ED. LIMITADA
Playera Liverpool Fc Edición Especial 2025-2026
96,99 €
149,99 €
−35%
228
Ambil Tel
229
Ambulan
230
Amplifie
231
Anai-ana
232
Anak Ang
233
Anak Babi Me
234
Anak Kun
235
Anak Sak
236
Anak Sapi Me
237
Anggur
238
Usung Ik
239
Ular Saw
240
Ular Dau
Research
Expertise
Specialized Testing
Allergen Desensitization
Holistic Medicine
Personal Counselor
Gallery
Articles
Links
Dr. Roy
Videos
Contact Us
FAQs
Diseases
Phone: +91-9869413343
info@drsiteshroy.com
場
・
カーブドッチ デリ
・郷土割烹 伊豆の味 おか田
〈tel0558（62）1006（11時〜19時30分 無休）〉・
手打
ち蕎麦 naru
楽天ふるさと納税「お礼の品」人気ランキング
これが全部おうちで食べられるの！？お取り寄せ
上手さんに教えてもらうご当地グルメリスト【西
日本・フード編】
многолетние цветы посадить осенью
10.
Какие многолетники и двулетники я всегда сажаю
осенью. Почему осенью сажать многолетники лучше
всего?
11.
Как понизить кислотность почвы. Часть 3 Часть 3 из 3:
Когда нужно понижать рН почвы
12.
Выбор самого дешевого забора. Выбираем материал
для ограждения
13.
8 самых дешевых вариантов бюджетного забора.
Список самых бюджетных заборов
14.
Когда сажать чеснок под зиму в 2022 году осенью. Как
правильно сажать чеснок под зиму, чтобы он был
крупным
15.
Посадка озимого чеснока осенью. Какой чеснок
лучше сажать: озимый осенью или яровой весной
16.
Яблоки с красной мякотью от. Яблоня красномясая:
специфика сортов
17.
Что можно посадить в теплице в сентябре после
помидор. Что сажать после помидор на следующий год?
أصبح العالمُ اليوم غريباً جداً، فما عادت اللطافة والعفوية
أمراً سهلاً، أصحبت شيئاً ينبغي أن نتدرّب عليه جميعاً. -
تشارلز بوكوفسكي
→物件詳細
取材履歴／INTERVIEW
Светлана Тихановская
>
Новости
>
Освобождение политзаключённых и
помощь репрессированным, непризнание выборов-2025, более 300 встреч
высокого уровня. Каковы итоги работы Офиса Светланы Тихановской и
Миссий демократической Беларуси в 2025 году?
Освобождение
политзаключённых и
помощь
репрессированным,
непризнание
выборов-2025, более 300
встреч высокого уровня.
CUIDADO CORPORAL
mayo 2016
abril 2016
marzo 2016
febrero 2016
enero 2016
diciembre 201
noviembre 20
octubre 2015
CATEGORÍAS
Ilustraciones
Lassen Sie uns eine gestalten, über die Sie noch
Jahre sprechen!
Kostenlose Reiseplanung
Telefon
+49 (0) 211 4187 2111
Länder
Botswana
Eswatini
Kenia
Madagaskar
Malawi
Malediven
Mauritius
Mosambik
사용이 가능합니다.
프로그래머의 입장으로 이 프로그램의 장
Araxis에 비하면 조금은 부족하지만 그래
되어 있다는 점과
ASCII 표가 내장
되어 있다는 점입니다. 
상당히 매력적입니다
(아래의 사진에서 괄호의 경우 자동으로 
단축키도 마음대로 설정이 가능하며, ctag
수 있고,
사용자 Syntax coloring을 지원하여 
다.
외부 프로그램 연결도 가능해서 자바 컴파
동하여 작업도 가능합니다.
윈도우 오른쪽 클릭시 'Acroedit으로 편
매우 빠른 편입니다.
* * *
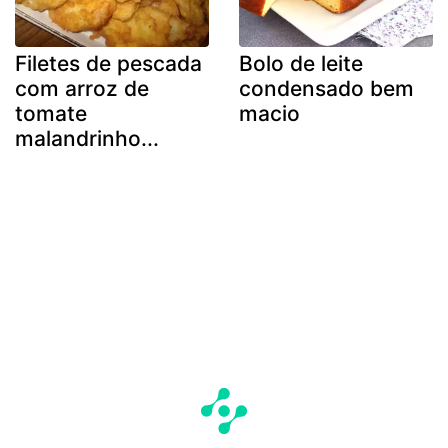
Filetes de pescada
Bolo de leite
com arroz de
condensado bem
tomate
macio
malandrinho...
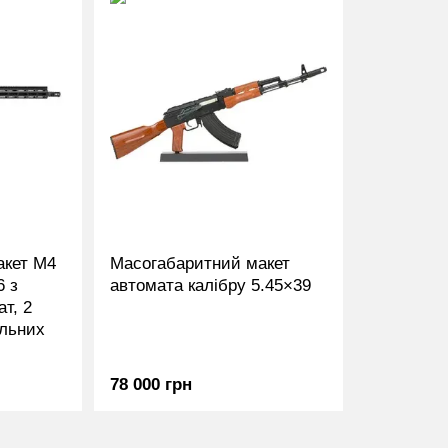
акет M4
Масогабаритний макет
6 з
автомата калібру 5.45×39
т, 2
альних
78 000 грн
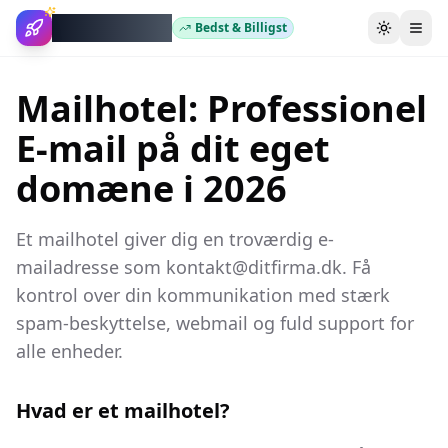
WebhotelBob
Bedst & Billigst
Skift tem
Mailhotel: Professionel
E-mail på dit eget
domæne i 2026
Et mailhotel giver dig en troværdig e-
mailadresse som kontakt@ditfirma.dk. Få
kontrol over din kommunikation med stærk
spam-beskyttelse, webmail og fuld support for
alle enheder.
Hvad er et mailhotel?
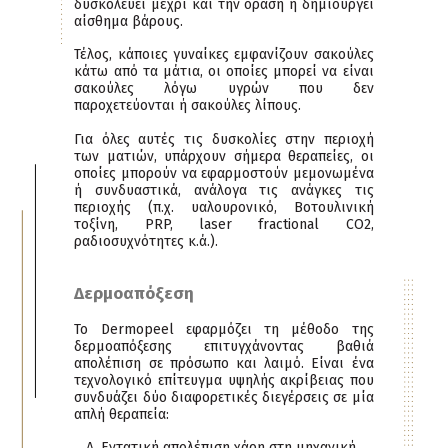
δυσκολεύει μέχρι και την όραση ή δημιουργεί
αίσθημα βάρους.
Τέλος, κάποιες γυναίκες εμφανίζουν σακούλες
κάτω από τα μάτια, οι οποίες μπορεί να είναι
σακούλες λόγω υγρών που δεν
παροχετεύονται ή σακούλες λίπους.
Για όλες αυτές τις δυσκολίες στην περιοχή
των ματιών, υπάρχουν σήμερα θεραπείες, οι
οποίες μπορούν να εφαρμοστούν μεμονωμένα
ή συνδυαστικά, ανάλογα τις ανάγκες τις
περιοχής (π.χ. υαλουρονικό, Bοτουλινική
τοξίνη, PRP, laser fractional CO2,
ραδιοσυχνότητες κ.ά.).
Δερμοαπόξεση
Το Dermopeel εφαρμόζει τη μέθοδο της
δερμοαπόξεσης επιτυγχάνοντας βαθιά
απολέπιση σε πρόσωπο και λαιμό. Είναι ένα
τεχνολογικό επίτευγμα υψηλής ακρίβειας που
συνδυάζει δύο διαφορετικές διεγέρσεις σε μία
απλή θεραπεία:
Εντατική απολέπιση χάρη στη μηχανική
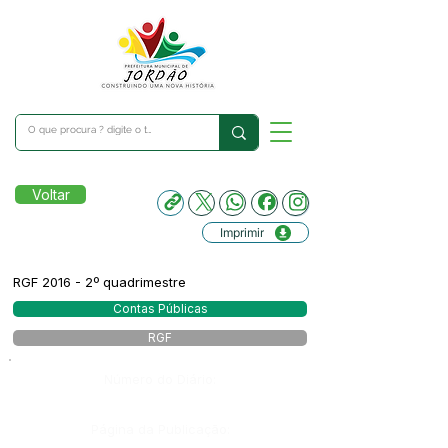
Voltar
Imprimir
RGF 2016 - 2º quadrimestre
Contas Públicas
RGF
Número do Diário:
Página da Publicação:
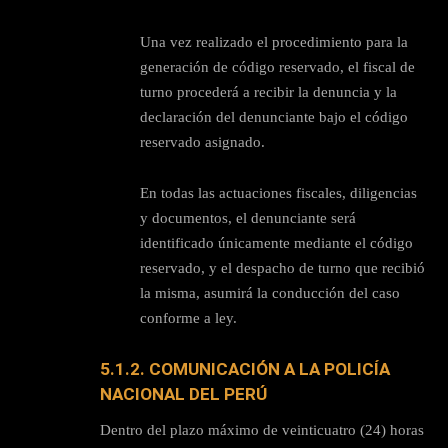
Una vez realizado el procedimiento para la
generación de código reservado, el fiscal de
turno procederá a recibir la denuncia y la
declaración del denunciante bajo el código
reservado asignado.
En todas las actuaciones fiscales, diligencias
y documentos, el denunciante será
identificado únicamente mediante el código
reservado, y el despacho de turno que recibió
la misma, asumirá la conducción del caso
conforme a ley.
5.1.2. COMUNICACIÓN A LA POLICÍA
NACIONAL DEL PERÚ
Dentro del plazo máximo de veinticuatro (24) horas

REQUIREMENT — Return exactly the lines of the material above, starting at the line containing "Bedst & Billigst" and finishing at the line containing "reservado asignado.", without any pictures.

TASK SOLUTION —
Bedst & Billigst
Skift tem
Mailhotel: Professionel
E-mail på dit eget
domæne i 2026
Et mailhotel giver dig en troværdig e-
mailadresse som kontakt@ditfirma.dk. Få
kontrol over din kommunikation med stærk
spam-beskyttelse, webmail og fuld support for
alle enheder.
Hvad er et mailhotel?
δυσκολεύει μέχρι και την όραση ή δημιουργεί
αίσθημα βάρους.
Τέλος, κάποιες γυναίκες εμφανίζουν σακούλες
κάτω από τα μάτια, οι οποίες μπορεί να είναι
σακούλες λόγω υγρών που δεν
παροχετεύονται ή σακούλες λίπους.
Για όλες αυτές τις δυσκολίες στην περιοχή
των ματιών, υπάρχουν σήμερα θεραπείες, οι
οποίες μπορούν να εφαρμοστούν μεμονωμένα
ή συνδυαστικά, ανάλογα τις ανάγκες τις
περιοχής (π.χ. υαλουρονικό, Bοτουλινική
τοξίνη, PRP, laser fractional CO2,
ραδιοσυχνότητες κ.ά.).
Δερμοαπόξεση
Το Dermopeel εφαρμόζει τη μέθοδο της
δερμοαπόξεσης επιτυγχάνοντας βαθιά
απολέπιση σε πρόσωπο και λαιμό. Είναι ένα
τεχνολογικό επίτευγμα υψηλής ακρίβειας που
συνδυάζει δύο διαφορετικές διεγέρσεις σε μία
απλή θεραπεία:
Εντατική απολέπιση χάρη στη μηχανική
Voltar
Imprimir
RGF 2016 - 2º quadrimestre
Contas Públicas
RGF
Número do Diário:
Página da Publicação:
Una vez realizado el procedimiento para la
generación de código reservado, el fiscal de
turno procederá a recibir la denuncia y la
declaración del denunciante bajo el código
reservado asignado.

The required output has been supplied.